Estos son momentos bastante convulsos para el sector, nos enfrentamos a una transformación tecnológica digital muy importante. El consignatario por su posición central y su función de coordinación de información y servicios entre el buque y tierra, ha de jugar un papel significativo. La ventanilla única nacional es parte de esta visión y debe integrarse con las plataformas portuarias y los distintos estamentos. Proyectos impulsados por la UE como el Simple (Simplification of Processes for a Logistic Enhancement) van a requerir nuestra atención y dedicación.

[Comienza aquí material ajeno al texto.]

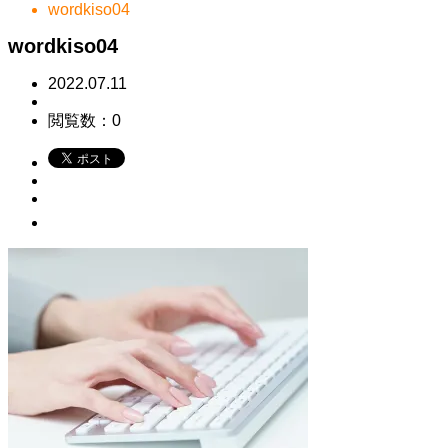
wordkiso04
wordkiso04
2022.07.11
閲覧数：0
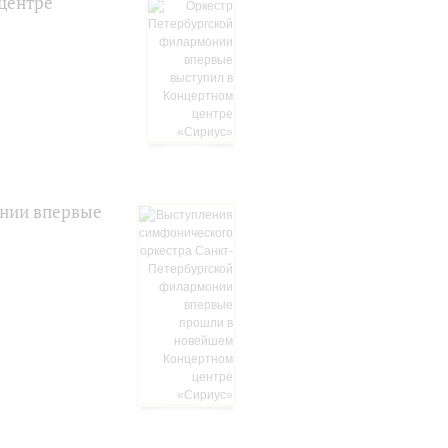
центре
онии впервые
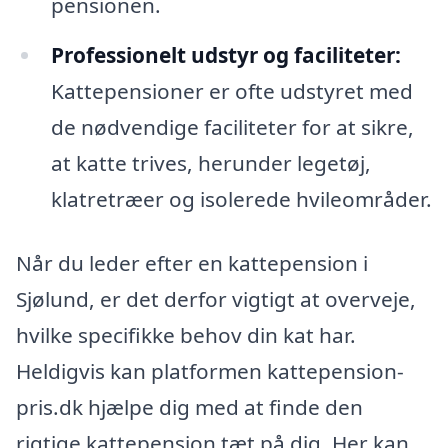
pensionen.
Professionelt udstyr og faciliteter:
Kattepensioner er ofte udstyret med
de nødvendige faciliteter for at sikre,
at katte trives, herunder legetøj,
klatretræer og isolerede hvileområder.
Når du leder efter en kattepension i
Sjølund, er det derfor vigtigt at overveje,
hvilke specifikke behov din kat har.
Heldigvis kan platformen kattepension-
pris.dk hjælpe dig med at finde den
rigtige kattepension tæt på dig. Her kan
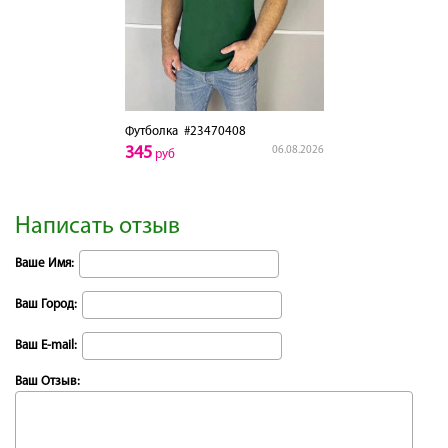
Футболка
#23470408
345
06.08.2026
руб
Написать отзыв
Ваше Имя:
Ваш Город:
Ваш E-mail:
Ваш Отзыв:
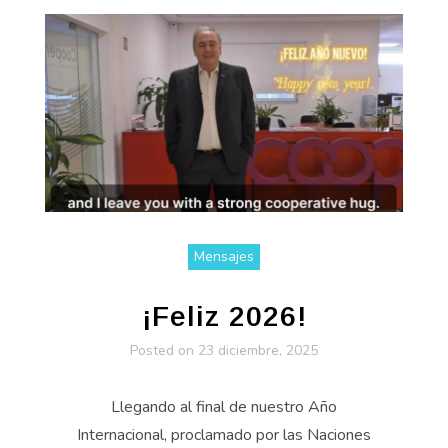
Mensajes
¡Feliz 2026!
Posted on
23 diciembre, 2025
Llegando al final de nuestro Año
Internacional, proclamado por las Naciones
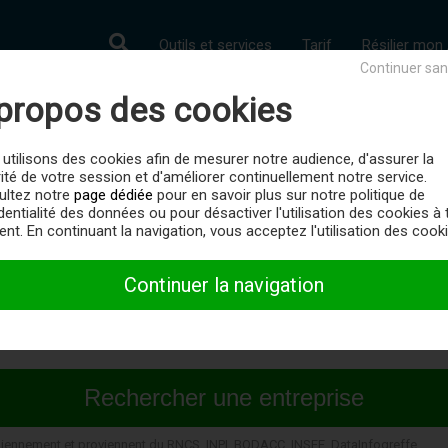
Outils et services
Tarif
Résilier mo
Continuer san
propos des cookies
 conseil d'administration (s.
utilisons des cookies afin de mesurer notre audience, d'assurer la
ité de votre session et d'améliorer continuellement notre service.
 immatriculées en France dans la catégorie juridique : SA à conseil
ultez notre
page dédiée
pour en savoir plus sur notre politique de
dentialité des données ou pour désactiver l'utilisation des cookies à 
t. En continuant la navigation, vous acceptez l'utilisation des cooki
RISE :
Continuer la navigation
diennement et proviennent du RNCS, INPI, BODACC, INSEE, DataInfogreffe.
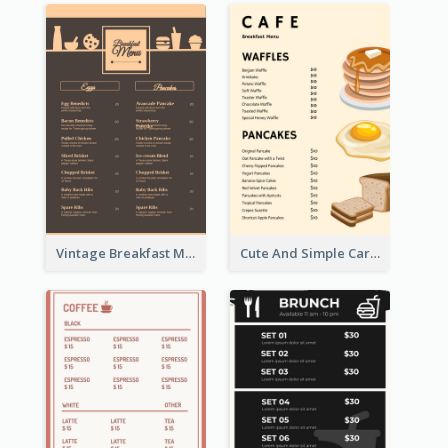
Vintage Breakfast Menu Design Inspiration
Cute And Simple Cartoony Bakery Menu Design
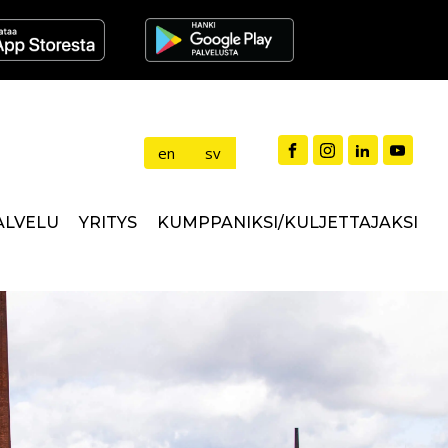
en
sv
ALVELU
YRITYS
KUMPPANIKSI/KULJETTAJAKSI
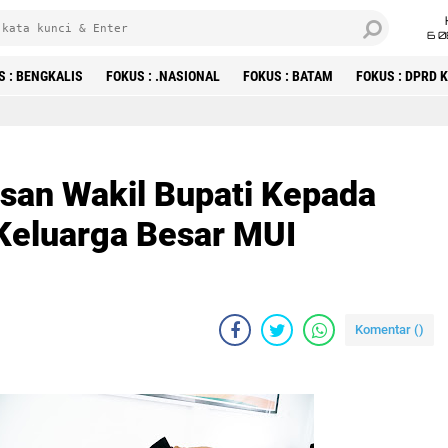
6 0
S : BENGKALIS
FOKUS : .NASIONAL
FOKUS : BATAM
FOKUS : DPRD
esan Wakil Bupati Kepada
 Keluarga Besar MUI
Komentar (
)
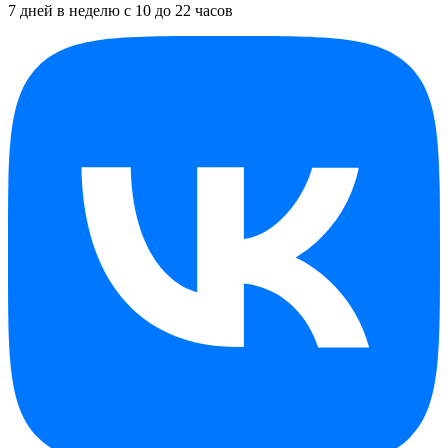
7 дней в неделю с 10 до 22 часов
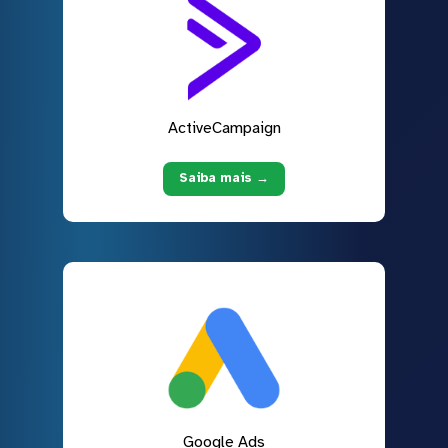
ActiveCampaign
Saiba mais →
Google Ads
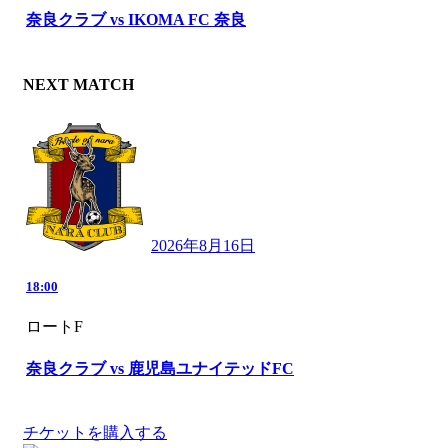
奈良クラブ vs IKOMA FC 奈良
NEXT MATCH
2026年8月16日
18:00
ロートF
奈良クラブ vs 鹿児島ユナイテッドFC
チケットを購入する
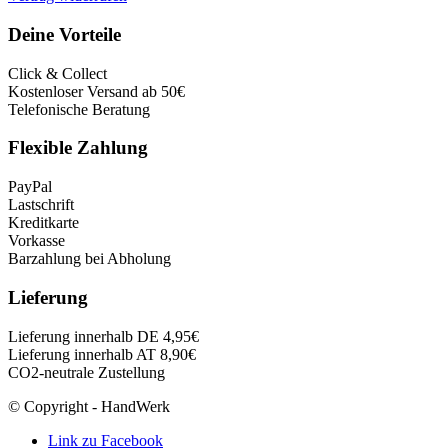
Deine Vorteile
Click & Collect
Kostenloser Versand ab 50€
Telefonische Beratung
Flexible Zahlung
PayPal
Lastschrift
Kreditkarte
Vorkasse
Barzahlung bei Abholung
Lieferung
Lieferung innerhalb DE 4,95€
Lieferung innerhalb AT 8,90€
CO2-neutrale Zustellung
© Copyright - HandWerk
Link zu Facebook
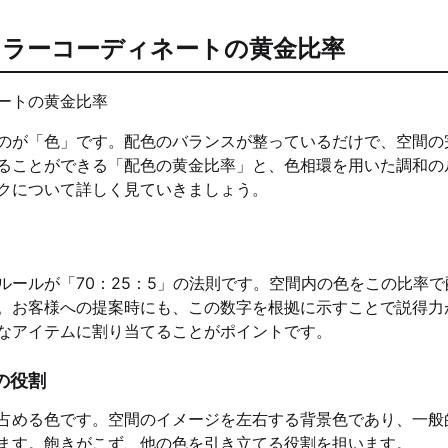
カラーコーディネートの黄金比率
のが「色」です。配色のバランスが整っているだけで、空間の
ることができる「配色の黄金比率」と、色相環を用いた調和の
クについて詳しく見ていきましょう。
ールが「70：25：5」の法則です。空間内の色をこの比率で
。お客様への提案時にも、この数字を根拠に示すことで説得力
なアイテムに割り当てることがポイントです。
の役割
占める色です。空間のイメージを左右する背景色であり、一般
ます。飽きがこず、他の色を引き立てる役割を担います。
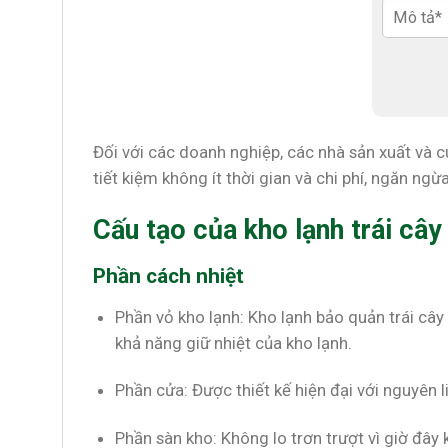
Đối với các doanh nghiệp, các nhà sản xuất và c
tiết kiệm không ít thời gian và chi phí, ngăn ngừ
Cấu tạo của kho lạnh trái cây
Phần cách nhiệt
Phần vỏ kho lạnh: Kho lạnh bảo quản trái câ
khả năng giữ nhiệt của kho lạnh.
Phần cửa: Được thiết kế hiện đại với nguyên 
Phần sàn kho: Không lo trơn trượt vì giờ đây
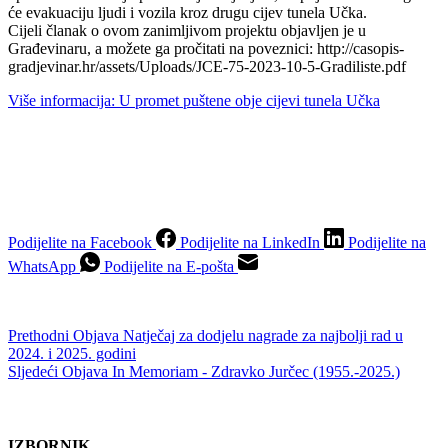
će evakuaciju ljudi i vozila kroz drugu cijev tunela Učka.
Cijeli članak o ovom zanimljivom projektu objavljen je u
Građevinaru, a možete ga pročitati na poveznici: http://casopis-
gradjevinar.hr/assets/Uploads/JCE-75-2023-10-5-Gradiliste.pdf
Više informacija
: U promet puštene obje cijevi tunela Učka
Podijelite na Facebook
Podijelite na LinkedIn
Podijelite na
WhatsApp
Podijelite na E-pošta
Prethodni
Objava
Natječaj za dodjelu nagrade za najbolji rad u
2024. i 2025. godini
Sljedeći
Objava
In Memoriam - Zdravko Jurčec (1955.-2025.)
IZBORNIK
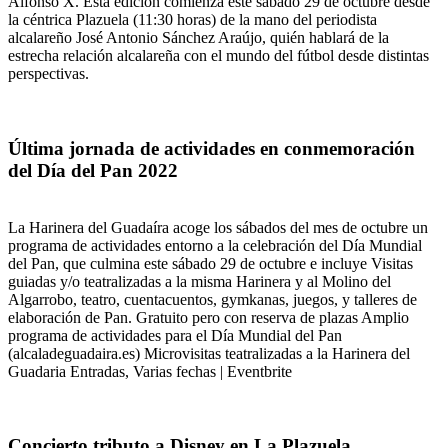
Alfonso X. Esta edición comienza este sábado 29 de octubre desde
la céntrica Plazuela (11:30 horas) de la mano del periodista
alcalareño José Antonio Sánchez Araújo, quién hablará de la
estrecha relación alcalareña con el mundo del fútbol desde distintas
perspectivas.
Última jornada de actividades en conmemoración
del Día del Pan 2022
La Harinera del Guadaíra acoge los sábados del mes de octubre un
programa de actividades entorno a la celebración del Día Mundial
del Pan, que culmina este sábado 29 de octubre e incluye Visitas
guiadas y/o teatralizadas a la misma Harinera y al Molino del
Algarrobo, teatro, cuentacuentos, gymkanas, juegos, y talleres de
elaboración de Pan. Gratuito pero con reserva de plazas Amplio
programa de actividades para el Día Mundial del Pan
(alcaladeguadaira.es) Microvisitas teatralizadas a la Harinera del
Guadaria Entradas, Varias fechas | Eventbrite
Concierto tributo a Disney en La Plazuela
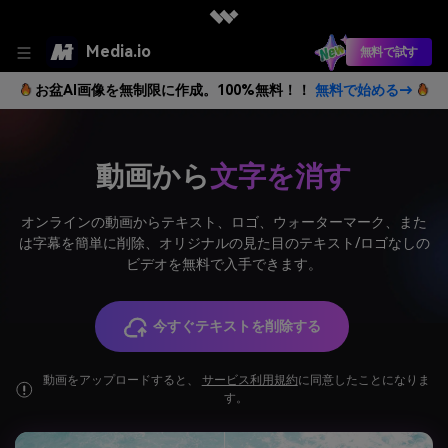
Media.io
無料で試す
お盆AI画像を無制限に作成。100%無料！！
無料で始める→
動画から
文字を消す
オンラインの動画からテキスト、ロゴ、ウォーターマーク、また
は字幕を簡単に削除、オリジナルの見た目のテキスト/ロゴなしの
ビデオを無料で入手できます。
今すぐテキストを削除する
動画をアップロードすると、
サービス利用規約
に同意したことになりま
す。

Este tipo de iniciativas van encaminadas a mejorar la trazabilidad documental y de la carga, así como a permitir actuar telemáticamente a todos los actores de la cadena logística.

La transformación digital en el sector deberá ir estrechamente ligada a la formación continua y a la incorporación de nuevo talento. Desde la asociación llevamos años invirtiendo y promoviendo la formación especializada con la intención de cubrir el vacío existente con una formación técnico-práctica rigurosa. Hoy en día contamos con cursos on-line en colaboración con la UOC sobre la línea marítima regular, el transporte marítimo de carga rodada y próximamente sobre el sector tramp. Por nuestras aulas virtuales ya han pasado más de 600 alumnos de distintas nacionalidades. Estamos en contacto con la federación FONASBA y con distintas universidades para potenciar las formaciones en shipping y logística portuaria. Estamos convencidos de que es un sector esencial, muy dinámico y con gran futuro para los jóvenes. En este sentido se enmarca el acuerdo estratégico para el impulso de la formación profesional en el sector logístico portuario firmado el pasado marzo. Hay que esperar que estas iniciativas público-privadas den visibilidad al sector y atraigan juventud y talento.